The model likes Josh Jacobs ($12,000) well enough, but we are looking at a game where the Raiders are 4.0-point underdogs, and like we saw with Carr and Waller, Jacobs only once returned MVP-caliber outings in the 13-game sample. Jacobs ultimately faces a difficult defense and likely lacks the true ceiling to punish us for not building around him, so I'd be fine leaving him out of the MVP conversation.
Ty'Son Williams ($12,000) is going to get RB1 treatment to start the season. That likely doesn't mean 70.0% of the snaps and all the work he can handle, but he's the clear priority in this backfield. As a favorite running alongside the lethal Lamar Jackson, Williams -- despite what the simulations say -- would be preferable for me to Jacobs as a non-Jackson MVP choice.

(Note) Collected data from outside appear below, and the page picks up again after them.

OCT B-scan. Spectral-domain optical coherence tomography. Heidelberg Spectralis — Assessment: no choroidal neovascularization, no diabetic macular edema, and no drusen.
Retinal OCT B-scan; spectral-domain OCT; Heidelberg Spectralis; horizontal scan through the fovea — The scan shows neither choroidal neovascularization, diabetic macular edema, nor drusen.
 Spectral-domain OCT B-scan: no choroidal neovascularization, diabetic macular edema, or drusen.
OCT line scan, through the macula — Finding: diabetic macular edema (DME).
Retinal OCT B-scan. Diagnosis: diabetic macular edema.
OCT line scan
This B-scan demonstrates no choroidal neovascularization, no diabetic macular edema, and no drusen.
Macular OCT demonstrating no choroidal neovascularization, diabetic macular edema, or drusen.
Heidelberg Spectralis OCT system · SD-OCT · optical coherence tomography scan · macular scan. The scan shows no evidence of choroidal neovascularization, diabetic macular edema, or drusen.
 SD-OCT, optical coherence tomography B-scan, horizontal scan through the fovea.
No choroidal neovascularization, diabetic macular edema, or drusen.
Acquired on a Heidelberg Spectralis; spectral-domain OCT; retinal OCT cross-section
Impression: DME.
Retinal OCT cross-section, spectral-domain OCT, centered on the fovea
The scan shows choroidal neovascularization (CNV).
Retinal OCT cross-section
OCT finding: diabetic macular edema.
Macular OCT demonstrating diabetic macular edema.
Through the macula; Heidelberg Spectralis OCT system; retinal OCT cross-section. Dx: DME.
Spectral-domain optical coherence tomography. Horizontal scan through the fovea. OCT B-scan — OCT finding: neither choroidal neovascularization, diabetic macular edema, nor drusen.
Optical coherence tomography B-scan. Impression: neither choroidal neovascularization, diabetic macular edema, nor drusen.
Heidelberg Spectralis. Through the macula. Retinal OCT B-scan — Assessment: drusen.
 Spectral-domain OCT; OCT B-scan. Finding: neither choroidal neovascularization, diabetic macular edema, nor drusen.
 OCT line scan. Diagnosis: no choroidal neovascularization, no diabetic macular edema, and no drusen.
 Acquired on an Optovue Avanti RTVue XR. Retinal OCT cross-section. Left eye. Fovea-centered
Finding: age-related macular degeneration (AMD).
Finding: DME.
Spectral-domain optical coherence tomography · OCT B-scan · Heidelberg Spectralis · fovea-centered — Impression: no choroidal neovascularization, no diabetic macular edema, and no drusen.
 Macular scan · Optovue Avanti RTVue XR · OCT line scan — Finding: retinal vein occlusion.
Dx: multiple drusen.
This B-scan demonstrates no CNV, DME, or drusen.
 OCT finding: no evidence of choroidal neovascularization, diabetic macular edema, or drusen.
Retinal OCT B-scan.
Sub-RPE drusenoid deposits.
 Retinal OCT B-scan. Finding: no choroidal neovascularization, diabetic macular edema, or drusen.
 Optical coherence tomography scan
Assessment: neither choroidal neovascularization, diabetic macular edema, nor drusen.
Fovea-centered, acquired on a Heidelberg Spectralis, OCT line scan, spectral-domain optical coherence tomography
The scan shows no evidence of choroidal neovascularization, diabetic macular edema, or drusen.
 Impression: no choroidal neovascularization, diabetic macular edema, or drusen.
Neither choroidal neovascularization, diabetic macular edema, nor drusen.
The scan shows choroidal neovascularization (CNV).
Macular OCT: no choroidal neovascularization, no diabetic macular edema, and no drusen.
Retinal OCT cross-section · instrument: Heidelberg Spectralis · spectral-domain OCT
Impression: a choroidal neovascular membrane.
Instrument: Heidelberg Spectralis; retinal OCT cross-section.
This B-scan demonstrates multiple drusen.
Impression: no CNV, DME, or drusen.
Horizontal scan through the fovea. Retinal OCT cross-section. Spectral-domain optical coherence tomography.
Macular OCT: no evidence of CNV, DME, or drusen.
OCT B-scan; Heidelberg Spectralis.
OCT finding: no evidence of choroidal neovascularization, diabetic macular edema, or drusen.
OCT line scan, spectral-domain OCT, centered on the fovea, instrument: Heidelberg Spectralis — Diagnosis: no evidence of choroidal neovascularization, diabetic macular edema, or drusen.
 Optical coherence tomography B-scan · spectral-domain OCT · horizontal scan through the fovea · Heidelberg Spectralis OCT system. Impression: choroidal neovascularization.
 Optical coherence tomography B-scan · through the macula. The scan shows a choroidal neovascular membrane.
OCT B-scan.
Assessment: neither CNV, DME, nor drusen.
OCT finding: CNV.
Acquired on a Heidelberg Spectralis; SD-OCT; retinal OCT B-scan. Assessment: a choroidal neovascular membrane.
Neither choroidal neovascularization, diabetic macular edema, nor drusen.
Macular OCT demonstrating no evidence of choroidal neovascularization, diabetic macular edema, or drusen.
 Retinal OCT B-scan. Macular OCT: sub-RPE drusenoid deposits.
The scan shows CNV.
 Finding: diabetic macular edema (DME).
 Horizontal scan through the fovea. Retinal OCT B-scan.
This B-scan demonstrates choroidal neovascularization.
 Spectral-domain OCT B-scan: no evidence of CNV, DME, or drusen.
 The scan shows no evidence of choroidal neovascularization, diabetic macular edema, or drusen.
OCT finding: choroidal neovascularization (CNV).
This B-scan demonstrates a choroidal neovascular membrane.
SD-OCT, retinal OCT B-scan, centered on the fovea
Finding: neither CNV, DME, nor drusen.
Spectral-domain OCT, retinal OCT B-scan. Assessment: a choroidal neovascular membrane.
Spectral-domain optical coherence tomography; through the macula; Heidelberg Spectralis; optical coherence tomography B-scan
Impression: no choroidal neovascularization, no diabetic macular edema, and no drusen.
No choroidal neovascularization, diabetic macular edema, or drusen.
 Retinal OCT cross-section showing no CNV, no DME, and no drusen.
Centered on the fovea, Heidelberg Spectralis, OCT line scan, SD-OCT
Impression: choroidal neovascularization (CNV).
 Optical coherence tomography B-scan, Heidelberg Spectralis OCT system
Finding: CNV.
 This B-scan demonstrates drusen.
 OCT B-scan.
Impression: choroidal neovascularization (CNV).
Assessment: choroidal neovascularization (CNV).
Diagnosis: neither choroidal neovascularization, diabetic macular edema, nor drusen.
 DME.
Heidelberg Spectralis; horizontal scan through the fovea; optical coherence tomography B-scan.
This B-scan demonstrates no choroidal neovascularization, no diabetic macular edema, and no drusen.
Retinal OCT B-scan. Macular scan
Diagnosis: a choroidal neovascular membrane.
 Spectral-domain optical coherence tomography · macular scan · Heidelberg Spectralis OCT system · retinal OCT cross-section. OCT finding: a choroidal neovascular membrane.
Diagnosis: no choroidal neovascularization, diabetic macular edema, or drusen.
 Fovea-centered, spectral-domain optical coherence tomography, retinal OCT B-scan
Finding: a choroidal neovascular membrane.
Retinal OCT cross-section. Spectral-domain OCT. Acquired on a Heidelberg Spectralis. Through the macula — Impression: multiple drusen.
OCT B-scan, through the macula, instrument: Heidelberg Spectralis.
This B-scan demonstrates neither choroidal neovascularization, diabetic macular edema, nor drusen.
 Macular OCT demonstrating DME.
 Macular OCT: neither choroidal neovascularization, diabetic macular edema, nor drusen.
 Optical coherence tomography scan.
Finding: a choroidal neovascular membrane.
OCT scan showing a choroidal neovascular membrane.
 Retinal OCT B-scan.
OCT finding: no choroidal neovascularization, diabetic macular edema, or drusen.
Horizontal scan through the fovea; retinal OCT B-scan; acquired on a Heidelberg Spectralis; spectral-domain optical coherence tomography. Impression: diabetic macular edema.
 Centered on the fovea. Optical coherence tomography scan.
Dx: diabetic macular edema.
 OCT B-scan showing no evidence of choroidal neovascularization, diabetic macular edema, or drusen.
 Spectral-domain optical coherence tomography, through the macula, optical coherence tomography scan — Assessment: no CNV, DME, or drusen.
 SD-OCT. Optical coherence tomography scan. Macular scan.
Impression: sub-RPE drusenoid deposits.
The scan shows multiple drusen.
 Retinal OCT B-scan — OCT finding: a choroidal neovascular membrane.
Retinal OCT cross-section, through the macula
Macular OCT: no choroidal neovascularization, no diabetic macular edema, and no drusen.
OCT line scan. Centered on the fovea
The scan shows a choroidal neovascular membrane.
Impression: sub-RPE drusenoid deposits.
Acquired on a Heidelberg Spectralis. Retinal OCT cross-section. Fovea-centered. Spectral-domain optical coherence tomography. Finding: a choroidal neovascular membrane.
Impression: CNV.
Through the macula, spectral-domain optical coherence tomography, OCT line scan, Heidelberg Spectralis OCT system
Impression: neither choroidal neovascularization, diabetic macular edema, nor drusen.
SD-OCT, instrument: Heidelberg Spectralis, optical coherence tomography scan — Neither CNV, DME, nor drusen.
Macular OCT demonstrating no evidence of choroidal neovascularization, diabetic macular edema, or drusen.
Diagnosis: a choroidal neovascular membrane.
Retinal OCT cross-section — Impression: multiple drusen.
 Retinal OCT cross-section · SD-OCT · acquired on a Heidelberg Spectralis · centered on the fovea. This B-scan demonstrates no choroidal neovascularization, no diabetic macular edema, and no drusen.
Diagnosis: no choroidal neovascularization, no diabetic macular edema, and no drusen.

Last season, the Ravens' pass-catchers were primarily just Marquise Brown ($10,000) and Mark Andrews ($11,000). Brown maintained a 24.6% target share in his healthy games, and that mark for Andrews (get it?) was 24.5%. However, historical trends have not been kind to tight ends as MVPs, so Brown would earn the edge for that discussion.
Sammy Watkins ($8,000) is also a name to consider. The model is lukewarm on him overall, yet there are positive remarks surrounding Watkins from Lamar Jackson.
Shades of salary relief exist with Henry Ruggs ($9,500), Bryan Edwards ($7,000), and Hunter Renfrow ($7,500). Ruggs, last year, managed just a 9.8% market share, but Nelson Agholor is gone. Edwards is listed as the team's WR2. Renfrow managed a 13.8% target share in 2020 and should have a floor of targets running out of the slot.